Pasting some correspondence from my email thread with Misbah here, in case it is useful to others:


For the reference/baseline, I would say that domain knowledge is your friend. If your examples correspond to different patients, then a good place to start would be to ask the question "what values do my features take on in normal patients?" and then set your reference according to that. It's also possible to compute scores using multiple different references, and then average the results (for example, if you have a "control" group of patients, then different patients from this control group could serve as references).
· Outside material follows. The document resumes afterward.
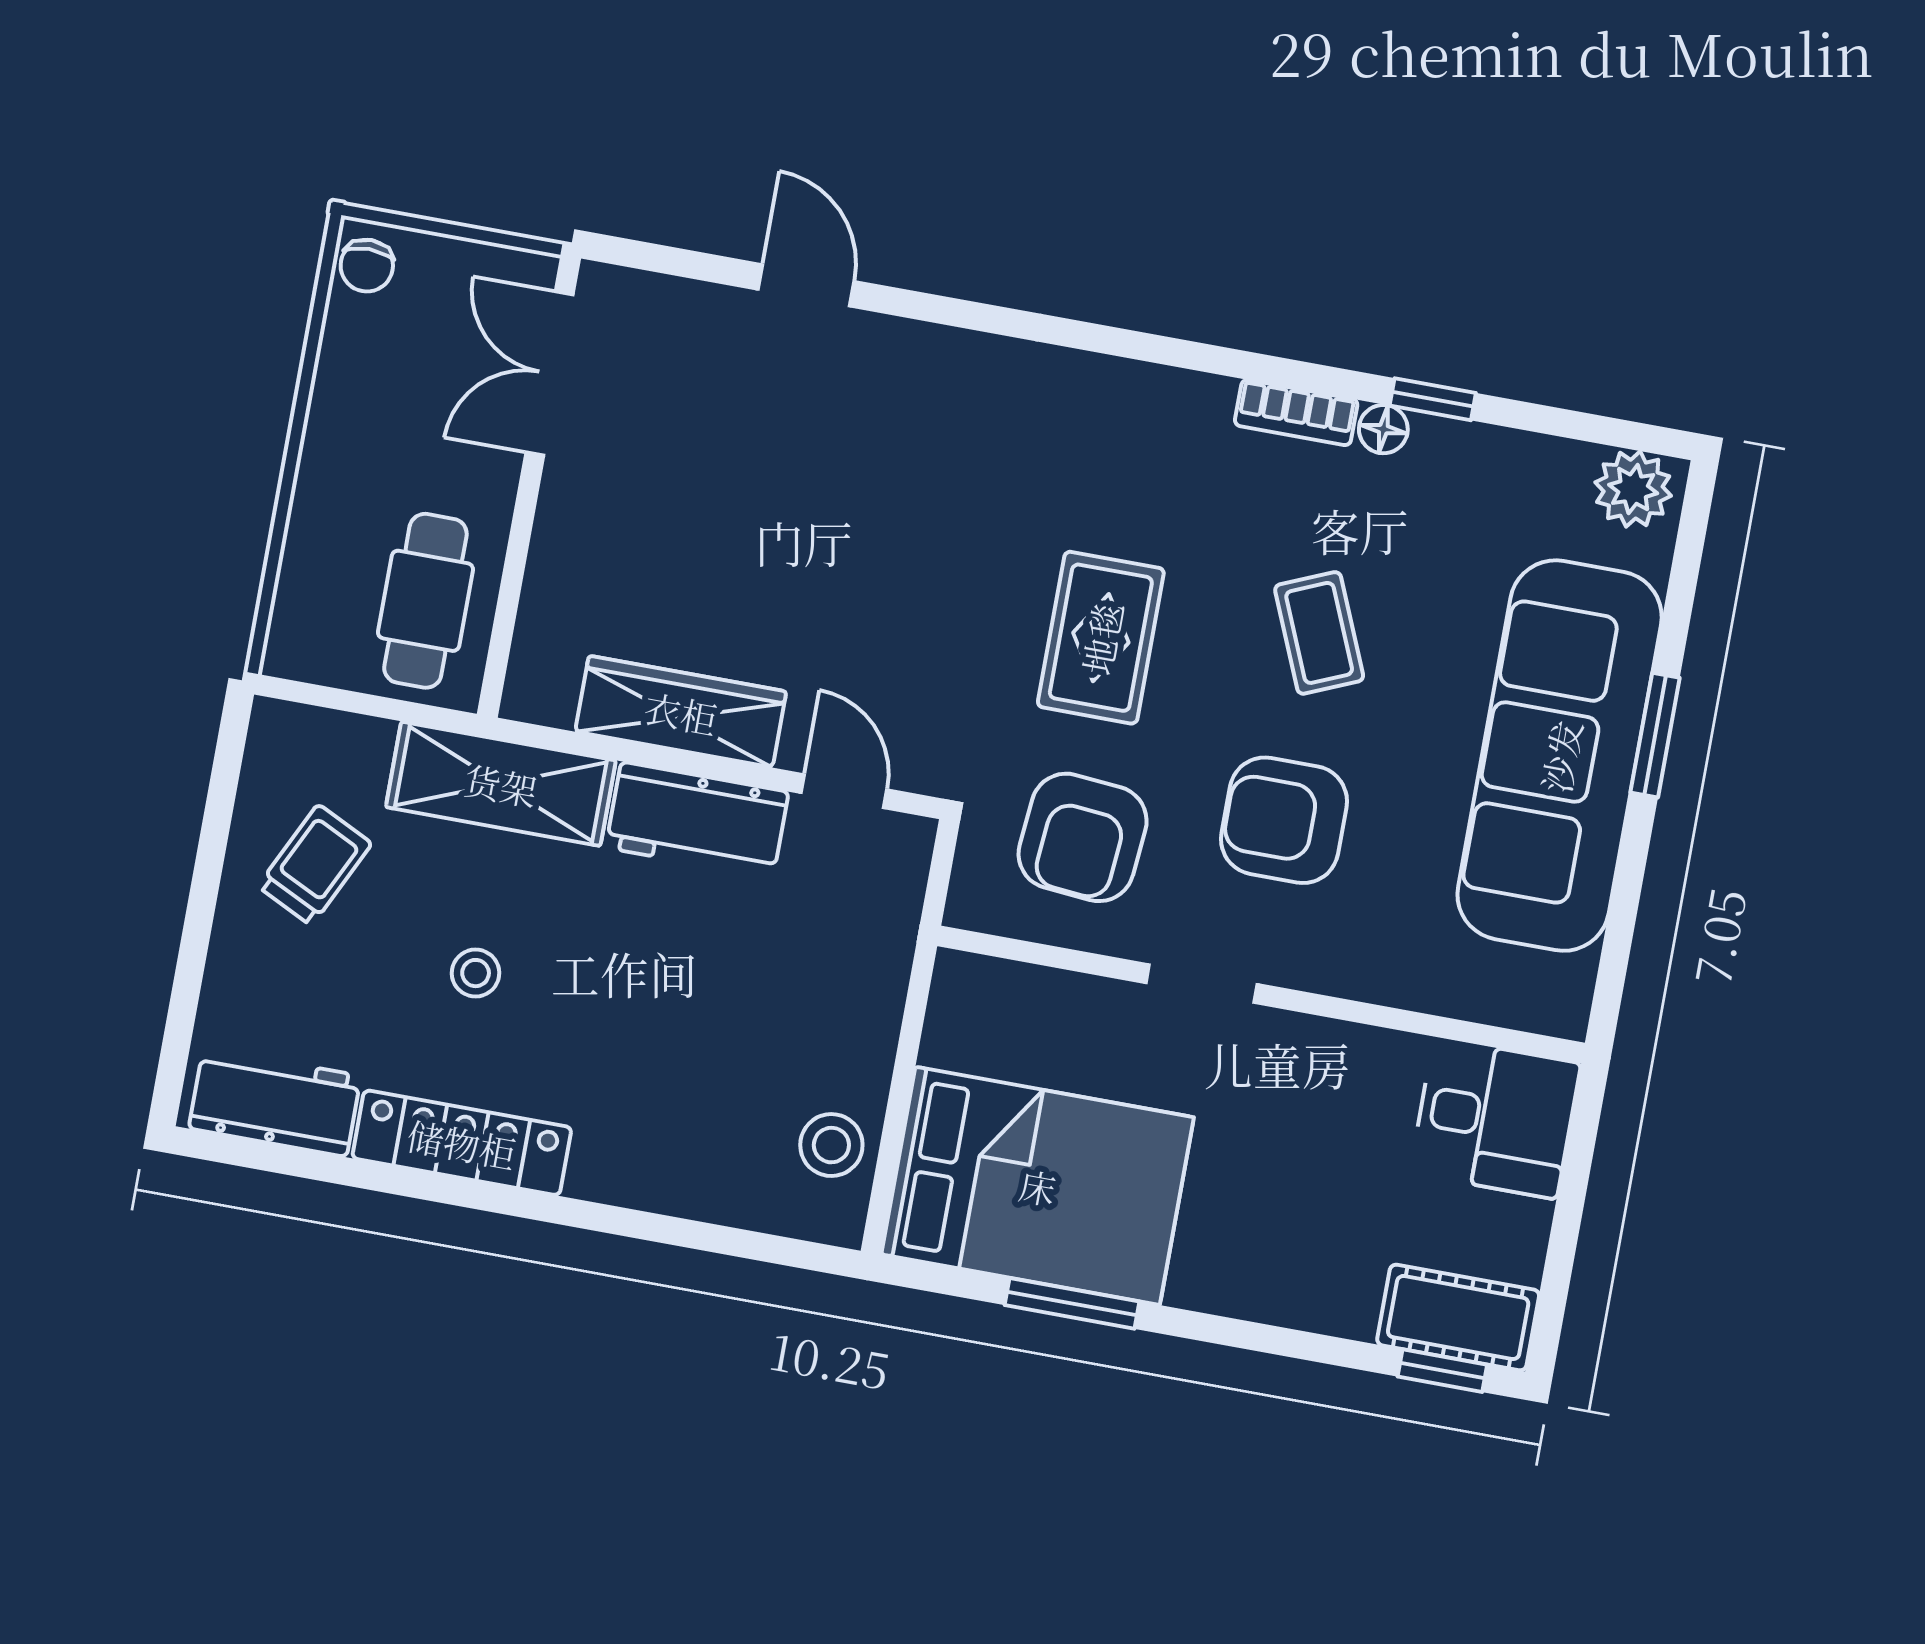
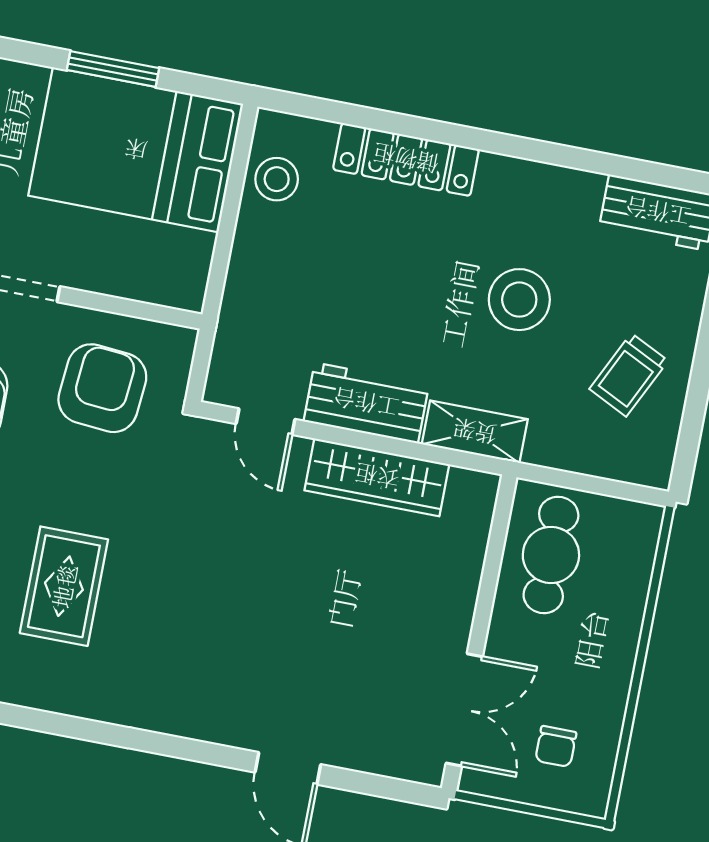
chair: (367, 266) -> (556, 746), moved, turned 180
rug: (1101, 638) -> (64, 586), moved
shelving: (501, 784) -> (475, 432), width x0.67, depth x0.75
stool: (476, 973) -> (519, 300), width x1.89, depth x1.89
locker: (462, 1143) -> (406, 159), moved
If you are using a softmax output, then one thing I would recommend is mean-normalizing the contributions as described the section “Adjustments for Softmax Layers” in the deeplift paper (in section 3.6) (also discussed in this github issue: #116)

If you are trying to understand which features cause an example to be classified as “high for class 0”, then yes, it is good if your reference is low for class 0 (i.e. high for class 1); that way, the features that are responsible for making something belong to class 0 will stand out as being different relative to the reference. However, there may be multiple different ways to get the classifier to predict a low value for class 0, and you would want your reference to be somewhat representative of the type of “low for class 0” examples that occur in real data. Otherwise, if your reference is very unlike anything that you would see in real data, then it may not be very practically meaningful to interpret the differences relative to the reference.

If class 1 and class 0 are mutually exclusive, then any features that have a positive score for class 0 can be considered to have a negative score for class 1 and vice versa; thus, it is not strictly necessary to use a different reference to understand class 1 vs class 0, because if you understand the features for class 0, then you can flip the sign to understand the features for class 1.